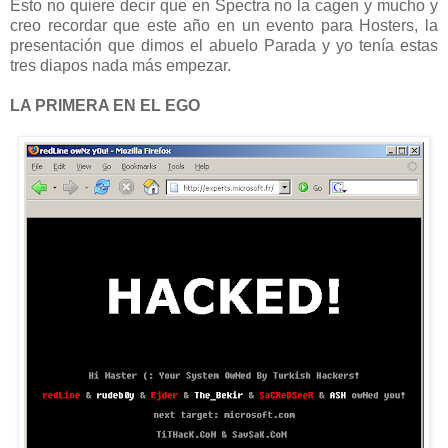
Esto no quiere decir que en Spectra no la cagen y mucho y
creo recordar que este año en un evento para Hosters, la
presentación que dimos el abuelo Parada y yo tenía estas
tres diapos nada más empezar.
LA PRIMERA EN EL EGO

□ □ □ □ □

_Цель задания_: Воспроизведите слово в слово текст всех записей выше, опустив изображения.

_Итог упражнения_:
Esto no quiere decir que en Spectra no la cagen y mucho y
creo recordar que este año en un evento para Hosters, la
presentación que dimos el abuelo Parada y yo tenía estas
tres diapos nada más empezar.
LA PRIMERA EN EL EGO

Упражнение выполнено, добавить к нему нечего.